[Replay] Night of Photojournalism 2024 - Paris
Watch the video highlights of the event
19 February 2025
Fondation Carmignac, CatchLight, and Dysturb presented the second edition of Night of Photojournalism on Saturday, November 9, 2024, in Paris.
Celebrating innovation in visual journalism, the Night of Photojournalism explored critical global issues including women's rights in Afghanistan, community narratives in rural North Carolina and civilian life in conflict zones like Ukraine and Palestine.
Kiana Hayeri and Mélissa Cornet, laureates of the 14th edition of the Carmignac Photojournalism Award.
Over six months, they traveled to seven provinces to document the effects of Taliban rule on women and girls, capturing stories of those denied basic rights, including access to education, work, and public spaces.
Through photography, video, and collaborative art with Afghan teenage girls, Kiana and Mélissa reveal both the deep oppression and the resilience of Afghan women.
In this discussion, they explored the challenges of documenting these realities.
Anastasia Taylor-Lind and Tanya Habjouqa.
The conversation, moderated by journalist Laurence Cornet, explores long-form storytelling, the importance of local voices, disrupting stereotypes, and how their years-long projects document moments of resilience and normalcy in heavily photographed conflict regions.
Andrea Bruce, CatchLight Local Senior Fellow.
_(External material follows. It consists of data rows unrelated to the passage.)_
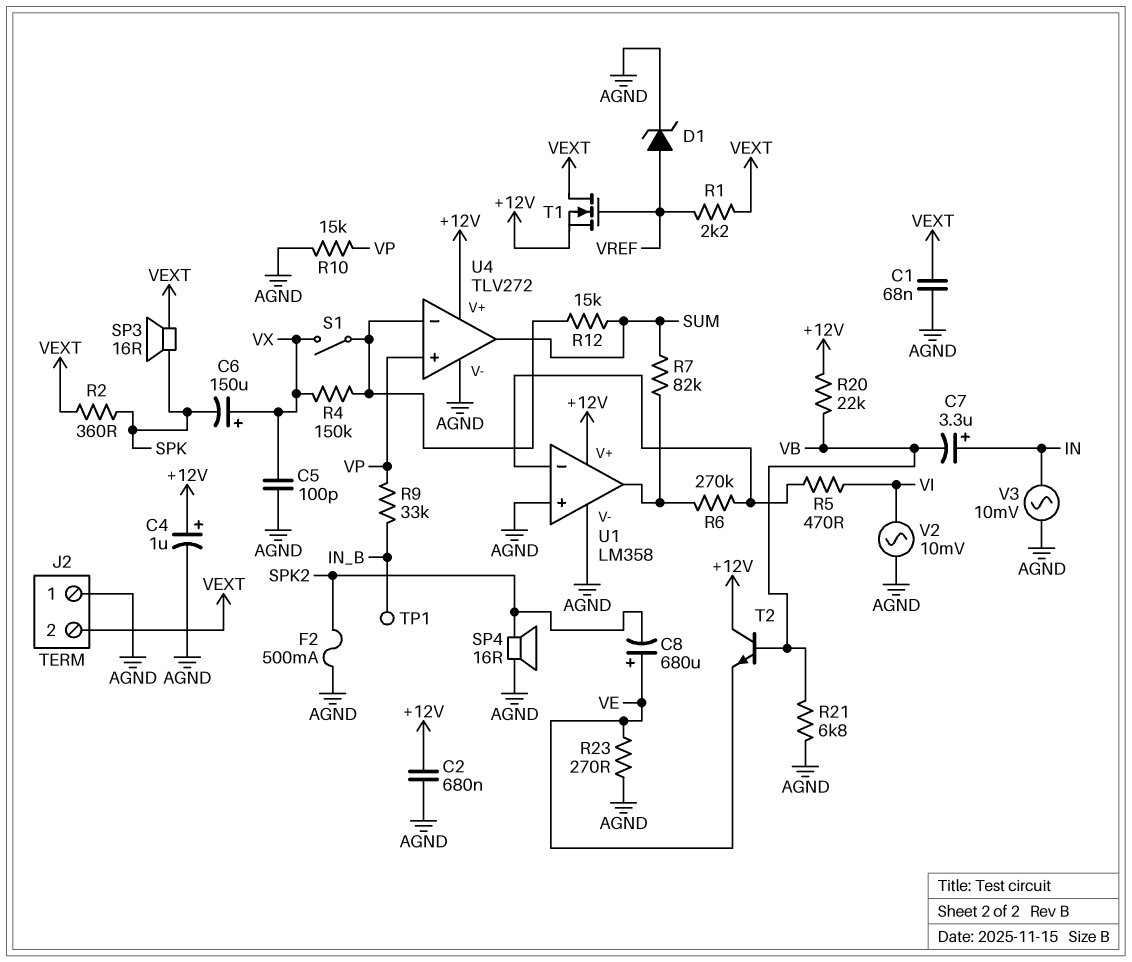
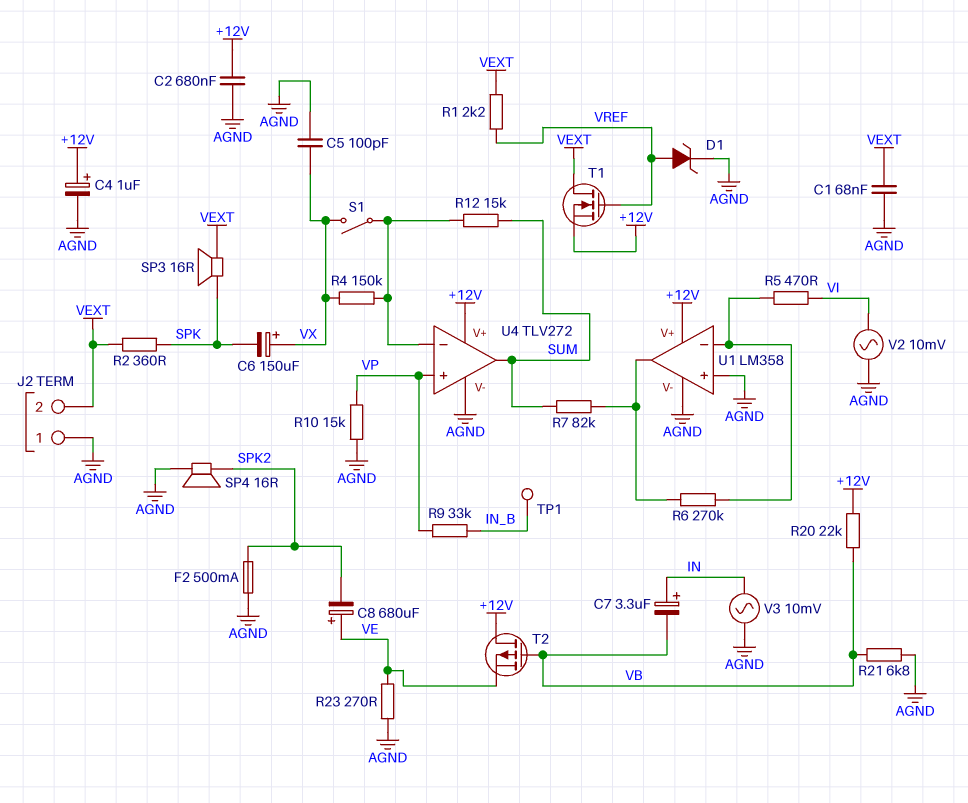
T2: NPN (B VB, C +12V, E VE) -> PMOS (G VB, D +12V, S VE)

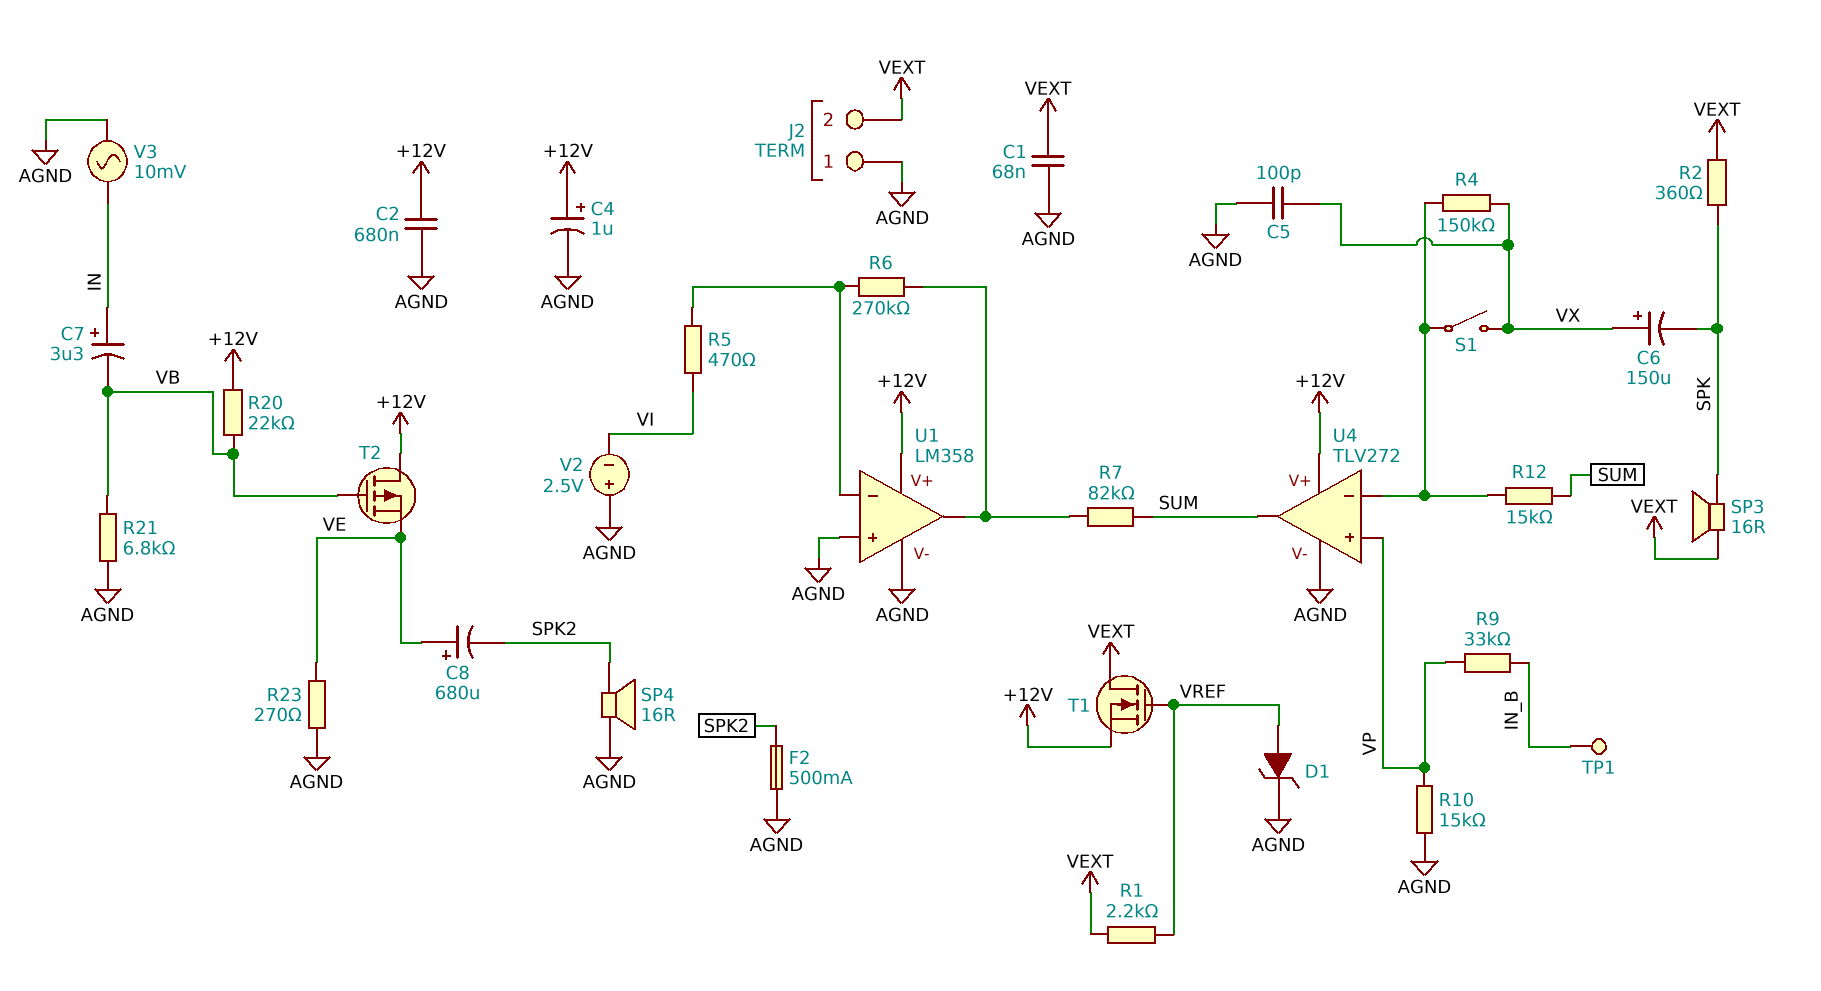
V2: AC 10mV (AGND, VI) -> 2.5V (plus AGND, minus VI)

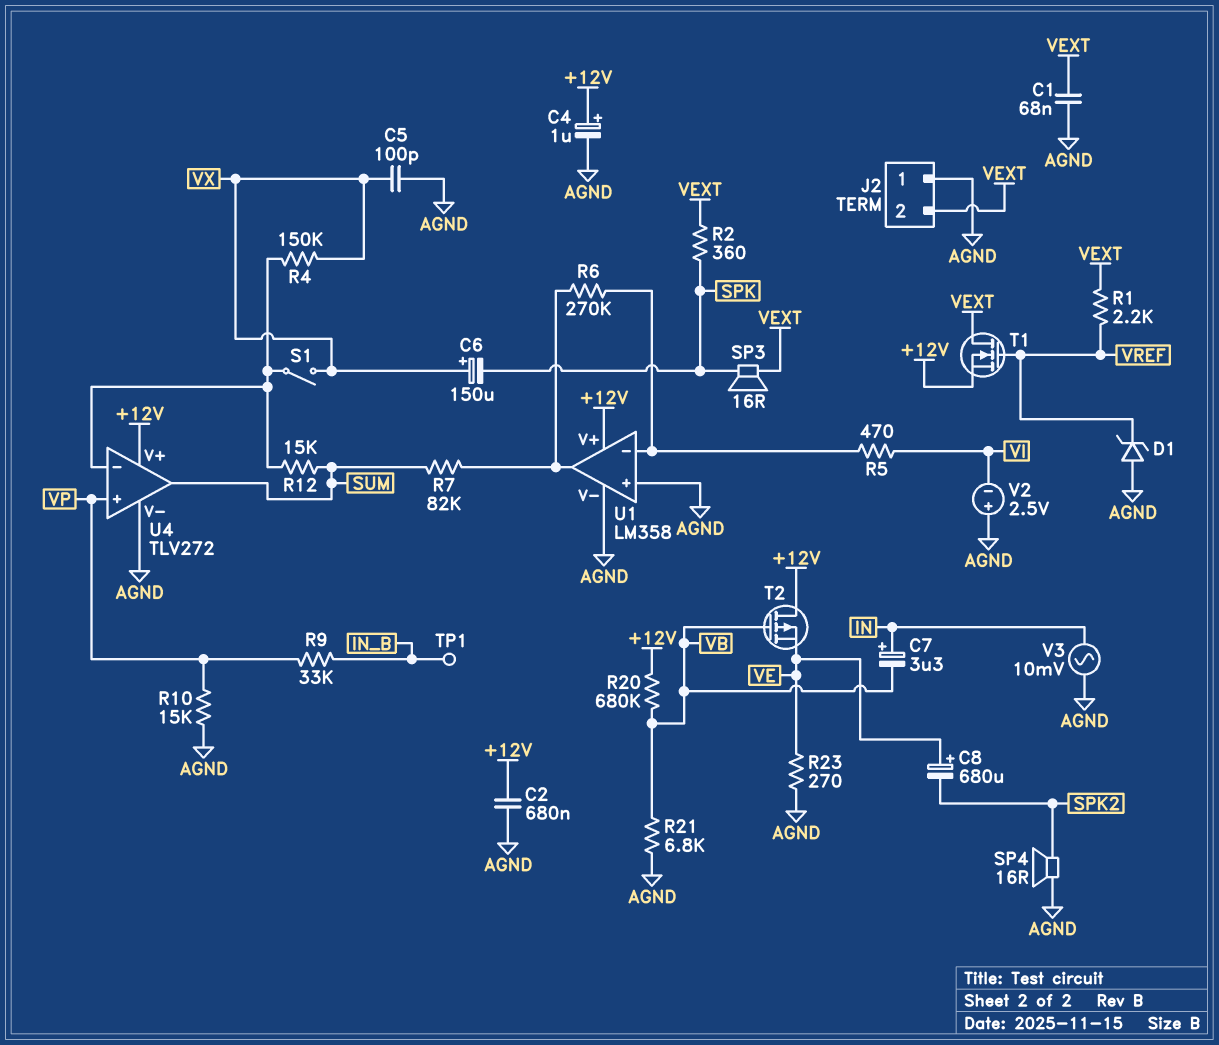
D1: zener (A VREF, K AGND) -> zener (A AGND, K VREF)
F2: 500mA (AGND, SPK2) -> none
R20: 22k (+12V, VB) -> 680k (+12V, VB)

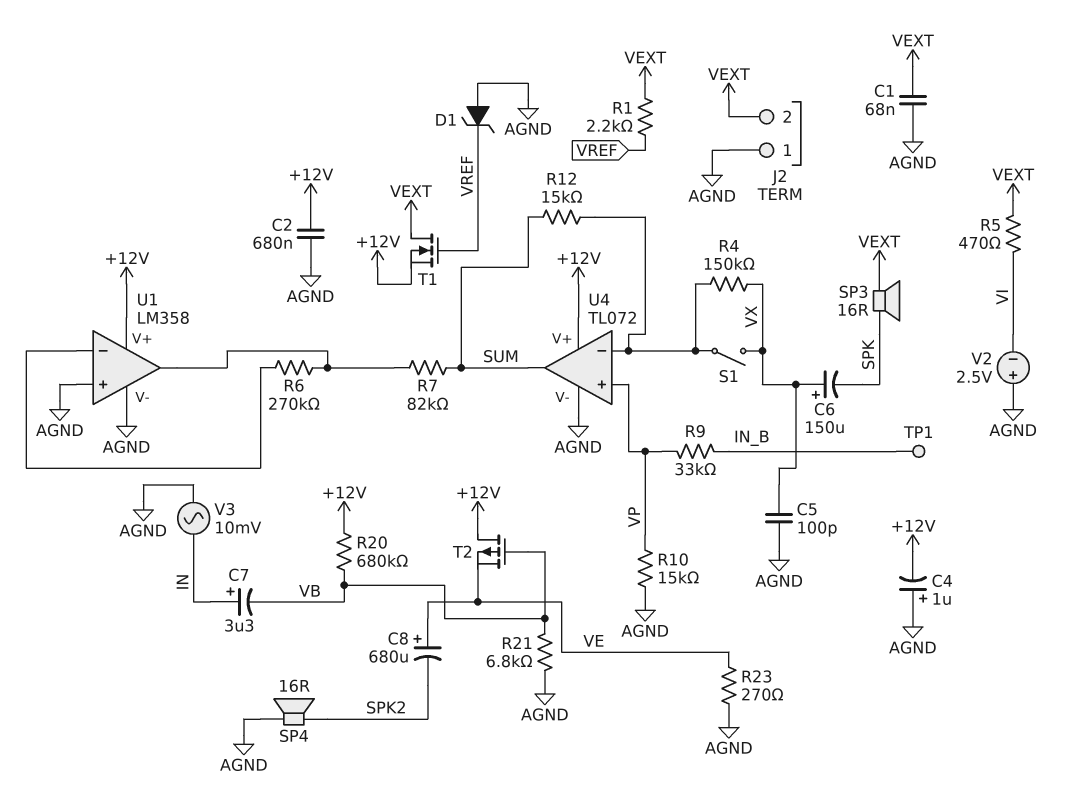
C4: 1uF (plus +12V, minus AGND) -> 1uF (plus AGND, minus +12V)
R2: 360 (SPK, VEXT) -> none
R5: 470 (U1/in-, VI) -> 470 (VEXT, VI)
U4: TLV272 -> TL072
Following a decade of reporting in Iraq and Afghanistan, Andrea Bruce has turned her lens to her home in Pamlico County, North Carolina, to reinvigorate local civic engagement and connection by launching a visual journalism publication that highlights the everyday experiences of rural communities.
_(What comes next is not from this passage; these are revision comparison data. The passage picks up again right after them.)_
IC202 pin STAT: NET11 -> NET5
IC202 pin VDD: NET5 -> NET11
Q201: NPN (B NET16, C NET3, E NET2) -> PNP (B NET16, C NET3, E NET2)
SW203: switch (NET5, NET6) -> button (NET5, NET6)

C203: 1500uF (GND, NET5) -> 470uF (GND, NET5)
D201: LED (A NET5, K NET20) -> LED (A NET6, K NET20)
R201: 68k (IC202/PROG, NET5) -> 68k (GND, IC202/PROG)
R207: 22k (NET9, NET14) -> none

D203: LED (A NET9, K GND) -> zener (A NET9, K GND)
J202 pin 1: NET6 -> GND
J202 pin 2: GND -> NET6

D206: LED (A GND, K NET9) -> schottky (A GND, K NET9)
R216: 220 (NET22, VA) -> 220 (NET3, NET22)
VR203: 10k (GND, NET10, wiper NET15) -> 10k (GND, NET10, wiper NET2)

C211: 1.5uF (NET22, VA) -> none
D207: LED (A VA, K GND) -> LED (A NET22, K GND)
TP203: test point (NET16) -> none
The photographer discusses about the importance of community narratives in shaping democratic discourse in one of the US’s most embattled battleground states - three years after she launched her publication, a month after a devastating hurricane hit the state, and just days after a contentious presidential election.
Cristina de Middel
Photographer Cristina de Middel investigates photography’s ambiguous relationship to truth. Blending documentary and conceptual photographic practices, she plays with reconstructions and archetypes in order to construct layered depictions of the subjects she approaches.
Amandine Lauriol
Photographer Amandine Lauriol documented Marzieh, a 21-year-old Afghan refugee who, after fleeing the Taliban's takeover in 2021, continues her fight for women's rights from France, while being a member of both the French Taekwondo team and the Olympic Refugee Team.
Tshepiso Mazibuko & Sibusiso Bheka
Photographers Tshepiso Mazibuko and Sibusiso Bheka belong to the so-called “born free” generation, a term designating the black youth born after the first non-racial democratic elections in 1994, who never experienced apartheid.
The two photographers, intertwining their sensibilities, take the pulse of the nascent South African democracy, deeply questioning the very meaning of “born free”.